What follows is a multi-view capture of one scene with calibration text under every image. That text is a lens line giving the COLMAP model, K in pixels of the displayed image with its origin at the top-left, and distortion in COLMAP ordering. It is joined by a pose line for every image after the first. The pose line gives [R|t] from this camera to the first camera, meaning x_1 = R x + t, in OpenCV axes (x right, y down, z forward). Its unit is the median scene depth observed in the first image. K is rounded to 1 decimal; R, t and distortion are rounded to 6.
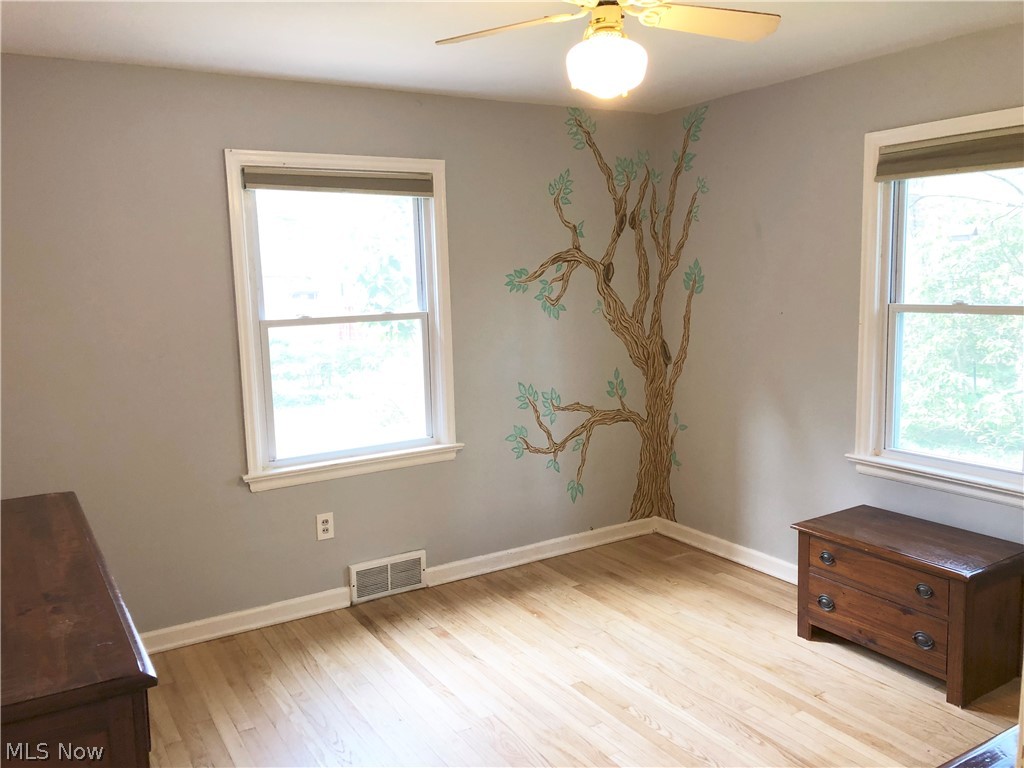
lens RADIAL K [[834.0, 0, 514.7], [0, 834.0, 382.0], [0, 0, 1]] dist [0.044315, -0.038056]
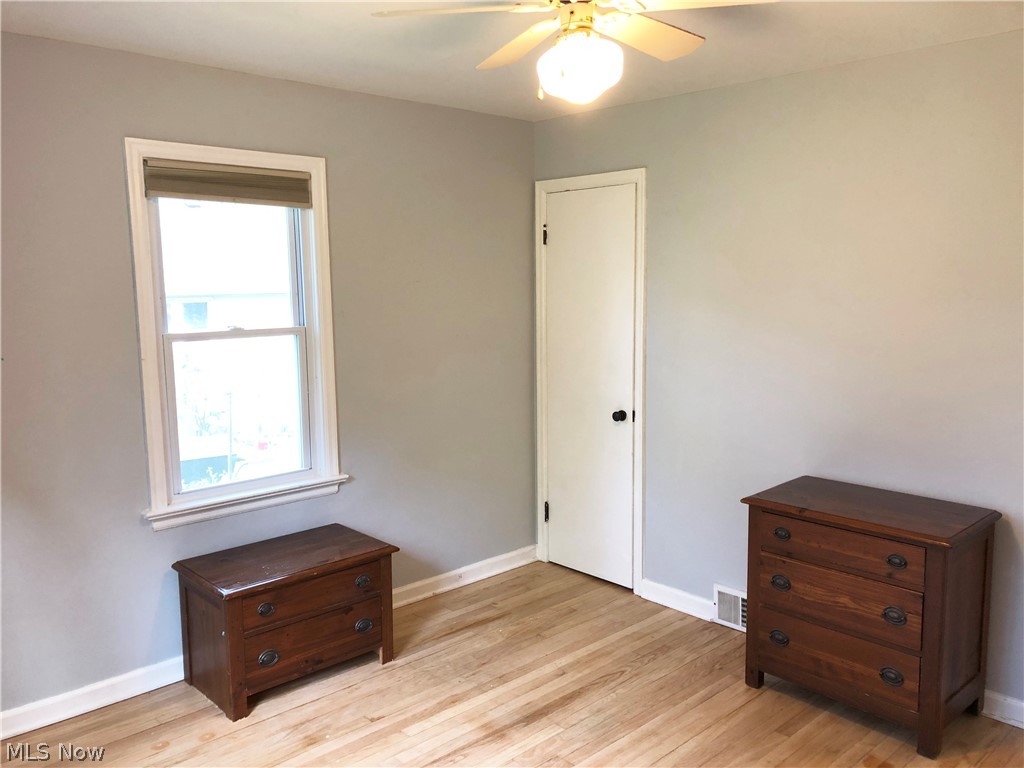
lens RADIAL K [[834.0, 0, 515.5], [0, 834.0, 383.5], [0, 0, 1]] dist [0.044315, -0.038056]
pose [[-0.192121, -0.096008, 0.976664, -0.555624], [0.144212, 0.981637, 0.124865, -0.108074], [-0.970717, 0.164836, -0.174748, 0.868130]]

▸ Task directions: Give the listing again exactly, minus its images.

▸ Response to the task:
What follows is a multi-view capture of one scene with calibration text under every image. That text is a lens line giving the COLMAP model, K in pixels of the displayed image with its origin at the top-left, and distortion in COLMAP ordering. It is joined by a pose line for every image after the first. The pose line gives [R|t] from this camera to the first camera, meaning x_1 = R x + t, in OpenCV axes (x right, y down, z forward). Its unit is the median scene depth observed in the first image. K is rounded to 1 decimal; R, t and distortion are rounded to 6.
lens RADIAL K [[834.0, 0, 514.7], [0, 834.0, 382.0], [0, 0, 1]] dist [0.044315, -0.038056]
lens RADIAL K [[834.0, 0, 515.5], [0, 834.0, 383.5], [0, 0, 1]] dist [0.044315, -0.038056]
pose [[-0.192121, -0.096008, 0.976664, -0.555624], [0.144212, 0.981637, 0.124865, -0.108074], [-0.970717, 0.164836, -0.174748, 0.868130]]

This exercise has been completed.